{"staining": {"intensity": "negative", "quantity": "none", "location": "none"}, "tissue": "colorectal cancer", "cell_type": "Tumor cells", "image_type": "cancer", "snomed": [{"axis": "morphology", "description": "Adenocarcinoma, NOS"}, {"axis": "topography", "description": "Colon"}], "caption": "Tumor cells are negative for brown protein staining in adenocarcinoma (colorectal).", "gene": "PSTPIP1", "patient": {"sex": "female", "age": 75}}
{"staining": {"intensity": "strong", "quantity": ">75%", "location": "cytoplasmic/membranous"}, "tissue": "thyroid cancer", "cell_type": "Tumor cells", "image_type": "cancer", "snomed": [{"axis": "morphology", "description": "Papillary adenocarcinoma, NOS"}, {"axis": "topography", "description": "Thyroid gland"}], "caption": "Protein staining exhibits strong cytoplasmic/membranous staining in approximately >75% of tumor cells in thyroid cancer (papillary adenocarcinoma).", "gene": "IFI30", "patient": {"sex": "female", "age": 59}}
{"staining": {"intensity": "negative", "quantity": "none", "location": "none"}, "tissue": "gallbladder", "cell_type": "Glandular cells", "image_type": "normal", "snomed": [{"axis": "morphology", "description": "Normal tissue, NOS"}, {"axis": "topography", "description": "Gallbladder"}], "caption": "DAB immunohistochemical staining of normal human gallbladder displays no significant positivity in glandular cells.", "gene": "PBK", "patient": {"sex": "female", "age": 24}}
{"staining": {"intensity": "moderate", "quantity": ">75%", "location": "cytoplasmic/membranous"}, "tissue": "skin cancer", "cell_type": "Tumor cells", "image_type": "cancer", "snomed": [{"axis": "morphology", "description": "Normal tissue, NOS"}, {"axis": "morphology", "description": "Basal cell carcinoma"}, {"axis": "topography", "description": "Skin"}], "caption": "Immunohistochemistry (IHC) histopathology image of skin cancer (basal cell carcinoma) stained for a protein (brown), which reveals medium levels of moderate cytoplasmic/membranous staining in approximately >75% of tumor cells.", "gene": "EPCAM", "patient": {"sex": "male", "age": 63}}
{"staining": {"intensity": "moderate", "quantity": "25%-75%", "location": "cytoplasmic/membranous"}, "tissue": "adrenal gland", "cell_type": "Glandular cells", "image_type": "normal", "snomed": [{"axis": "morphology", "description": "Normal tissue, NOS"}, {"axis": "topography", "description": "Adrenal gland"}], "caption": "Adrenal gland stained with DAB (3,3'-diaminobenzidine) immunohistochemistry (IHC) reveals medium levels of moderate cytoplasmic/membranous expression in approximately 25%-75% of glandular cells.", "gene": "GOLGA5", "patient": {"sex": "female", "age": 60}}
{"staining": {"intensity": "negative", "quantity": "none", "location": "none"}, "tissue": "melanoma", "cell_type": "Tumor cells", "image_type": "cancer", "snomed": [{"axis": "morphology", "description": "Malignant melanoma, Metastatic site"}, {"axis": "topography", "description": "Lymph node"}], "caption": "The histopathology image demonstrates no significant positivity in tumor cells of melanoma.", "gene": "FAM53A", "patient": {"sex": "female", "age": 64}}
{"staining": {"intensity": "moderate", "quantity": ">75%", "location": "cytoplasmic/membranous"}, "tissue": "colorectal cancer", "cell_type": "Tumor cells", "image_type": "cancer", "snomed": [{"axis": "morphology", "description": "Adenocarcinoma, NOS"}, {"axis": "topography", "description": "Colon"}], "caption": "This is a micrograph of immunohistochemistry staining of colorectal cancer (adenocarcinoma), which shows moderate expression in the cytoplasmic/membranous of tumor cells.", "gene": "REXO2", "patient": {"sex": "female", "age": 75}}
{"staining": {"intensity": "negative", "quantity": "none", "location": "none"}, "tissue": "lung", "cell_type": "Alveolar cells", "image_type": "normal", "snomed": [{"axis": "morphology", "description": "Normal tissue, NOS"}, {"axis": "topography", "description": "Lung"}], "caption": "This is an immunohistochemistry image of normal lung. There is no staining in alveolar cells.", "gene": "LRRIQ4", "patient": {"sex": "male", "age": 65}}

ASSIGNMENT =
Count how many lines in the data above include the string "Glandular", and write only that number.

RESPONSE TO THIS TASK =
2